[Chart understanding data]
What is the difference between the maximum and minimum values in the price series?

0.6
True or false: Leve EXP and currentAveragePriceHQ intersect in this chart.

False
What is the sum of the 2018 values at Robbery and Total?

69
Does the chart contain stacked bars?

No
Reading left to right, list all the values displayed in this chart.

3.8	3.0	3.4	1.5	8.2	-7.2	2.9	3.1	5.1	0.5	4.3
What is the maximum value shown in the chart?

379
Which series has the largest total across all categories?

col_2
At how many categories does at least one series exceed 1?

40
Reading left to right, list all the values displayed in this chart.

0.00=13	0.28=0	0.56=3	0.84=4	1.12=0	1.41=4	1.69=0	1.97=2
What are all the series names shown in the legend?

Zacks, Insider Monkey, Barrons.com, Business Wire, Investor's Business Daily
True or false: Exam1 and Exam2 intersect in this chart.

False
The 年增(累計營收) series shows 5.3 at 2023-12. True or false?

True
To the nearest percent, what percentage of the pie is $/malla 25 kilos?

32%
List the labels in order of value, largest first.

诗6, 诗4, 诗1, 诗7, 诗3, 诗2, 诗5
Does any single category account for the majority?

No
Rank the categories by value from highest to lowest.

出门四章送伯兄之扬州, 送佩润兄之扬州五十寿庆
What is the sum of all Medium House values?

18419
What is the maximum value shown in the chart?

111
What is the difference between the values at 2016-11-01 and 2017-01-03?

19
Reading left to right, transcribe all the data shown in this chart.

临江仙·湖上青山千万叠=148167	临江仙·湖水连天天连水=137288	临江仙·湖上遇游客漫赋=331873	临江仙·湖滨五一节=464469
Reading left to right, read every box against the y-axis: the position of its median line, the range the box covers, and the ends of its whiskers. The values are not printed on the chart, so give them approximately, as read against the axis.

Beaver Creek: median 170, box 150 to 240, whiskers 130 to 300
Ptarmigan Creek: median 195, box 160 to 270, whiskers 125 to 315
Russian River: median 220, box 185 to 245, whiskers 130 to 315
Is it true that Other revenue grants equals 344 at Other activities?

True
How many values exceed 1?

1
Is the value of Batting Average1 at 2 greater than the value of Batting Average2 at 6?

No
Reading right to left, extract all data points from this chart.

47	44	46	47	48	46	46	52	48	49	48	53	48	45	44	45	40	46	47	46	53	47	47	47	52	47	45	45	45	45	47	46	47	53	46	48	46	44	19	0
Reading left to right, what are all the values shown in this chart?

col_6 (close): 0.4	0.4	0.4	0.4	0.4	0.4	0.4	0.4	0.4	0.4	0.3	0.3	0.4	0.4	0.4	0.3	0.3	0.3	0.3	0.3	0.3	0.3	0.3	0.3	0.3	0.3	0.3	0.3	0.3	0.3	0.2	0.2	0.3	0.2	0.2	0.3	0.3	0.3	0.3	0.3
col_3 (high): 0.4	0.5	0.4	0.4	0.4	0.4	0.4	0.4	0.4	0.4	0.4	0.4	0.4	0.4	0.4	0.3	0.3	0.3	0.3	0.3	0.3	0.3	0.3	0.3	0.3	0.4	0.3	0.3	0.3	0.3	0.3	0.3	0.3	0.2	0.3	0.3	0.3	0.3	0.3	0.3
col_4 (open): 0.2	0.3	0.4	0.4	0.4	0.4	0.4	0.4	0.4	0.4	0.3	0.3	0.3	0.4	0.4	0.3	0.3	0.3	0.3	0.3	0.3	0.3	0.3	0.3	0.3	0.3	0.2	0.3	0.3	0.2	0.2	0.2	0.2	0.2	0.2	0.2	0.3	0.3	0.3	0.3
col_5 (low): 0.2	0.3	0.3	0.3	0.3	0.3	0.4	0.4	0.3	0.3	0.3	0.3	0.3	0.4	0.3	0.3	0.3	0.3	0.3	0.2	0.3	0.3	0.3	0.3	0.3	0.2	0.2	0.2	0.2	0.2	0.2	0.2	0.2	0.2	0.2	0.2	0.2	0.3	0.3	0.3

→ **To do**
Can you reproduce every one of the records above word for word, from start to finish?

→ **Solution to the problem**
What is the difference between the maximum and minimum values in the price series?

0.6
True or false: Leve EXP and currentAveragePriceHQ intersect in this chart.

False
What is the sum of the 2018 values at Robbery and Total?

69
Does the chart contain stacked bars?

No
Reading left to right, list all the values displayed in this chart.

3.8	3.0	3.4	1.5	8.2	-7.2	2.9	3.1	5.1	0.5	4.3
What is the maximum value shown in the chart?

379
Which series has the largest total across all categories?

col_2
At how many categories does at least one series exceed 1?

40
Reading left to right, list all the values displayed in this chart.

0.00=13	0.28=0	0.56=3	0.84=4	1.12=0	1.41=4	1.69=0	1.97=2
What are all the series names shown in the legend?

Zacks, Insider Monkey, Barrons.com, Business Wire, Investor's Business Daily
True or false: Exam1 and Exam2 intersect in this chart.

False
The 年增(累計營收) series shows 5.3 at 2023-12. True or false?

True
To the nearest percent, what percentage of the pie is $/malla 25 kilos?

32%
List the labels in order of value, largest first.

诗6, 诗4, 诗1, 诗7, 诗3, 诗2, 诗5
Does any single category account for the majority?

No
Rank the categories by value from highest to lowest.

出门四章送伯兄之扬州, 送佩润兄之扬州五十寿庆
What is the sum of all Medium House values?

18419
What is the maximum value shown in the chart?

111
What is the difference between the values at 2016-11-01 and 2017-01-03?

19
Reading left to right, transcribe all the data shown in this chart.

临江仙·湖上青山千万叠=148167	临江仙·湖水连天天连水=137288	临江仙·湖上遇游客漫赋=331873	临江仙·湖滨五一节=464469
Reading left to right, read every box against the y-axis: the position of its median line, the range the box covers, and the ends of its whiskers. The values are not printed on the chart, so give them approximately, as read against the axis.

Beaver Creek: median 170, box 150 to 240, whiskers 130 to 300
Ptarmigan Creek: median 195, box 160 to 270, whiskers 125 to 315
Russian River: median 220, box 185 to 245, whiskers 130 to 315
Is it true that Other revenue grants equals 344 at Other activities?

True
How many values exceed 1?

1
Is the value of Batting Average1 at 2 greater than the value of Batting Average2 at 6?

No
Reading right to left, extract all data points from this chart.

47	44	46	47	48	46	46	52	48	49	48	53	48	45	44	45	40	46	47	46	53	47	47	47	52	47	45	45	45	45	47	46	47	53	46	48	46	44	19	0
Reading left to right, what are all the values shown in this chart?

col_6 (close): 0.4	0.4	0.4	0.4	0.4	0.4	0.4	0.4	0.4	0.4	0.3	0.3	0.4	0.4	0.4	0.3	0.3	0.3	0.3	0.3	0.3	0.3	0.3	0.3	0.3	0.3	0.3	0.3	0.3	0.3	0.2	0.2	0.3	0.2	0.2	0.3	0.3	0.3	0.3	0.3
col_3 (high): 0.4	0.5	0.4	0.4	0.4	0.4	0.4	0.4	0.4	0.4	0.4	0.4	0.4	0.4	0.4	0.3	0.3	0.3	0.3	0.3	0.3	0.3	0.3	0.3	0.3	0.4	0.3	0.3	0.3	0.3	0.3	0.3	0.3	0.2	0.3	0.3	0.3	0.3	0.3	0.3
col_4 (open): 0.2	0.3	0.4	0.4	0.4	0.4	0.4	0.4	0.4	0.4	0.3	0.3	0.3	0.4	0.4	0.3	0.3	0.3	0.3	0.3	0.3	0.3	0.3	0.3	0.3	0.3	0.2	0.3	0.3	0.2	0.2	0.2	0.2	0.2	0.2	0.2	0.3	0.3	0.3	0.3
col_5 (low): 0.2	0.3	0.3	0.3	0.3	0.3	0.4	0.4	0.3	0.3	0.3	0.3	0.3	0.4	0.3	0.3	0.3	0.3	0.3	0.2	0.3	0.3	0.3	0.3	0.3	0.2	0.2	0.2	0.2	0.2	0.2	0.2	0.2	0.2	0.2	0.2	0.2	0.3	0.3	0.3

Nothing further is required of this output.